Ketika sang musafir mengatasi fatamorgana karena lintasan dan jejaknya yang panjang melebihi fatamorgana nampak di kaki langit.
Sebaliknya, melalui tanda-tanda dan jejak-jejak, suatu perhitungan jitu berusaha menemukan berapa derajat posisi lintang sehingga nampak penanda gerhana matahari, dimana udara, uap dan permukaan tanah mengurung fatamorgana. Jejak-jejak sang musafir di gurun pasir menjadi pelintas batas setiap gambar atau lukisan, yang diubah dan diganti oleh fotografi.
Sang musafir setelah menginjakkan kakinya di atas gurun pasir, maka petualangan yang dimilikinya berusaha dituangkan dalam teks tertulis melebihi causa sui.
Lain halnya, ketika sesuatu yang senyap dan misteri ditawarkan oleh “gurun pasir” berubah menjadi citra artifisial dengan tubuh yang melintasi ruang yang berbeda.

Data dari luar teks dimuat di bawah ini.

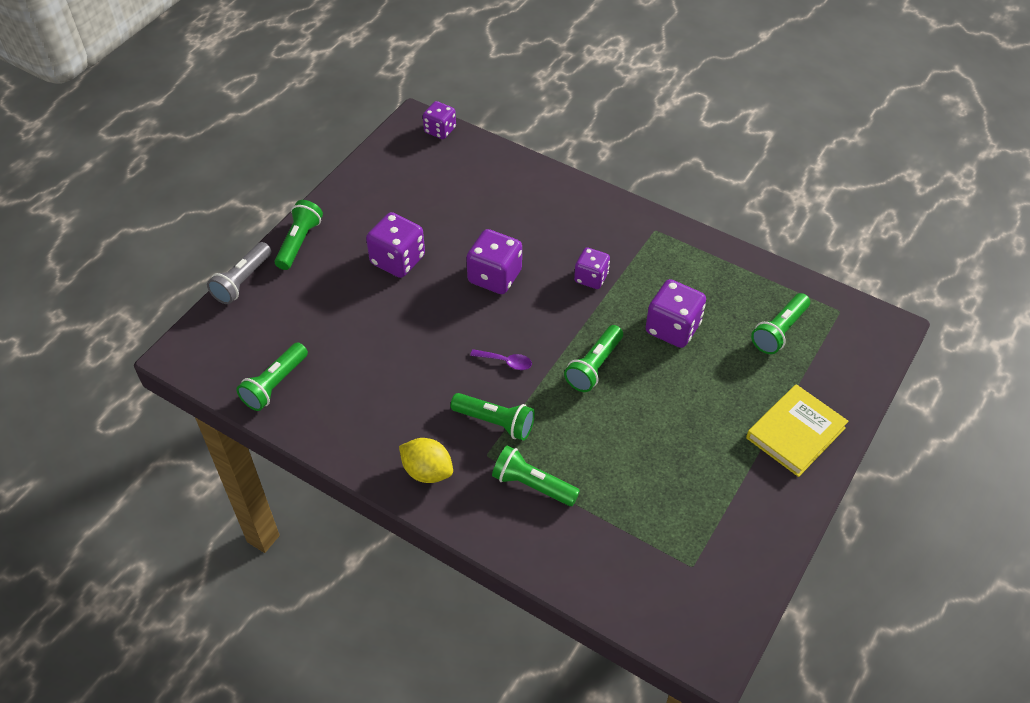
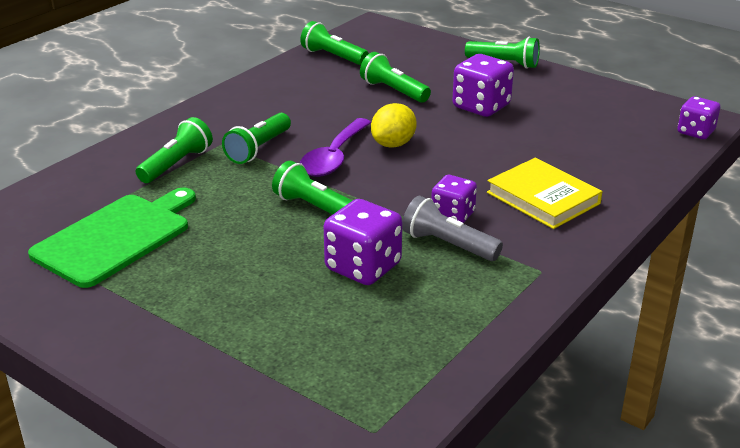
camera: 95 degrees right, 20 degrees down
(242, 281) = (454, 42): grey flashlight -> grey flashlight (448, 245)
(427, 471) = (215, 116): yellow lemon -> yellow lemon (393, 144)
(494, 276) = (456, 156): purple dice -> none
(506, 362) = (334, 157): purple spoon -> purple spoon, size x1.96
(666, 503) = (116, 237): none -> green cutting board
(779, 331) = (342, 359): green flashlight -> green flashlight (393, 91)
(795, 433) = (167, 346): yellow book -> yellow book (543, 198)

Dalam kisah kecil, mengalirkan penderitan dan bahasanya merupakan nyanyian kemenangan yang menyakitkan dari kekosongan. Oleh para rohaniawan sehingga tatapan sinis kepada mereka yang melampiaskan nafsunya sebagai sesuatu yang sakral ketika ia dibawah kedalam kecerahan, akhirnya, kecerahan membawa kita lebih jelas apa rahasia kegelapan.
Tubuh menyeruak. Tubuh menyejajarkan dirinya dengan nafsu, antara keseimbangan dan kebebasan dengan keragaman makna berarti citra yang dimiliki manusia telah menjadi tawanan gelap.

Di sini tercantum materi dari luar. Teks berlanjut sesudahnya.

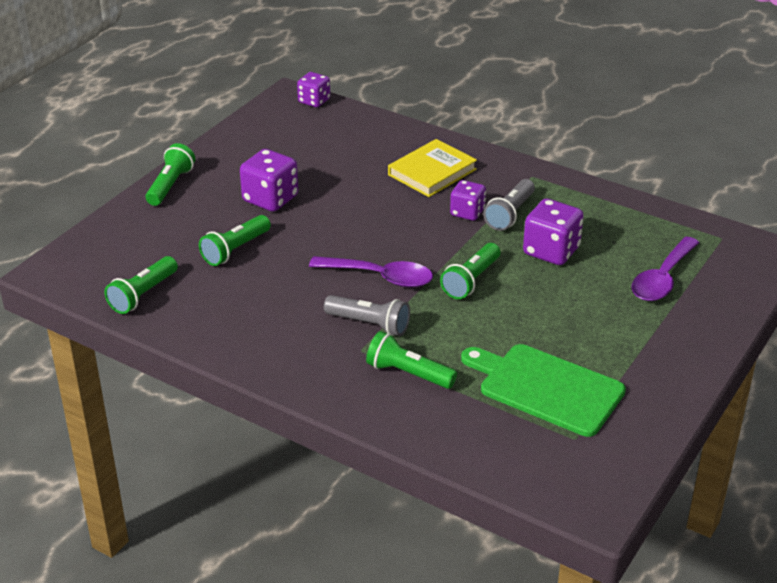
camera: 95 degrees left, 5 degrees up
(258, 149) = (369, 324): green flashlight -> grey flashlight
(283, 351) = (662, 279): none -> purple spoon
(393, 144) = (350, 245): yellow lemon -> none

Suatu representasi gambar dramatis sebagai kelahiran tanda yang diketatkan dalam tapal batas cahaya dan kegelapan.
Dalam tarian kematian makna tergiring kedalam lingkaran malam, tubuh dibangun diantara cahaya dan bayangan hanyalah akhir gambar dan figur mengilati mimpi menghilang dalam siang yang kelam.
Begitulah, hasrat dan tulisan menampakkan dirinya di balik tembok, akhirnya, ia menjadi bayangan teror kehidupan dalam ruangan yang bertaburan cahaya, selanjutnya citra perang akan diulang-ulangi dalam tanda dan jejak, bukan hanya di dalam mimpi buruk dan teks khayalan, tetapi peristiwa yang berbekas bagi kehidupan manusia, diledakkan di dalam materialitas kesadaran, ia bukan berasal dari realitas baru tanpa kemiripan.

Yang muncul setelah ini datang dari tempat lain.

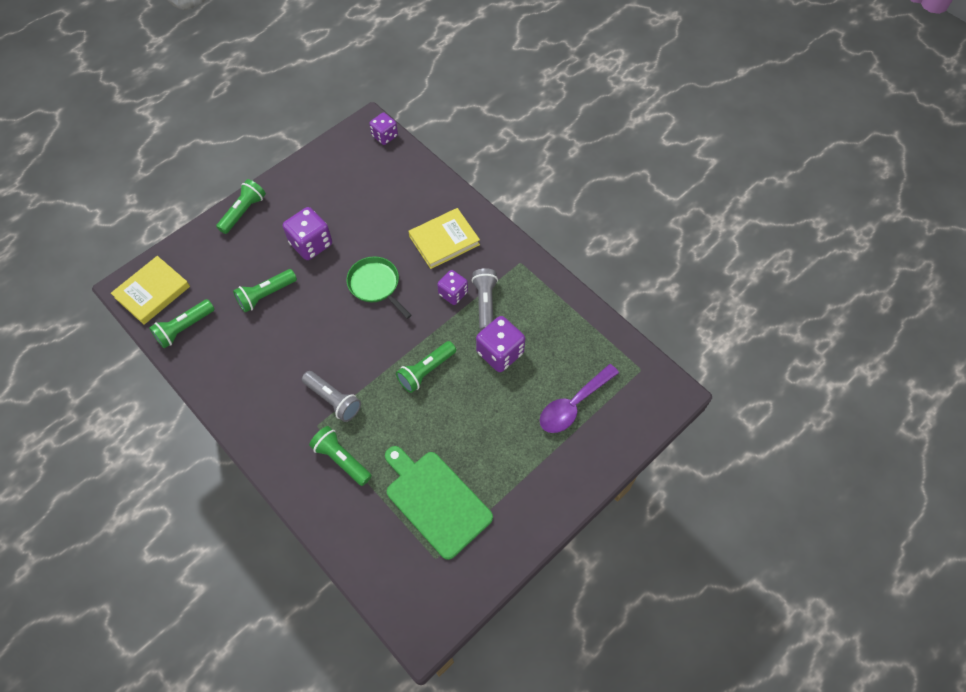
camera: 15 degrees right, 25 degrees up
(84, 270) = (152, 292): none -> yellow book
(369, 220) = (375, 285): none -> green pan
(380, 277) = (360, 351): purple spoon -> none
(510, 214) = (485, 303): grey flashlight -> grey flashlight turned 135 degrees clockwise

Segala sesuatu yang mencapai kemiripan obyek tidak lebih dari celah mengalihkan aliran hasrat ke aliran gambar. Celah yang lain, ketidakhadiran rujukan menjadi obrolan yang terakhir.
Apakah dunia dalam citra cermin atau prinsip kemiripan tetap sebagai kemiripan, sekalipun lebih nyata dari tanda lainnya?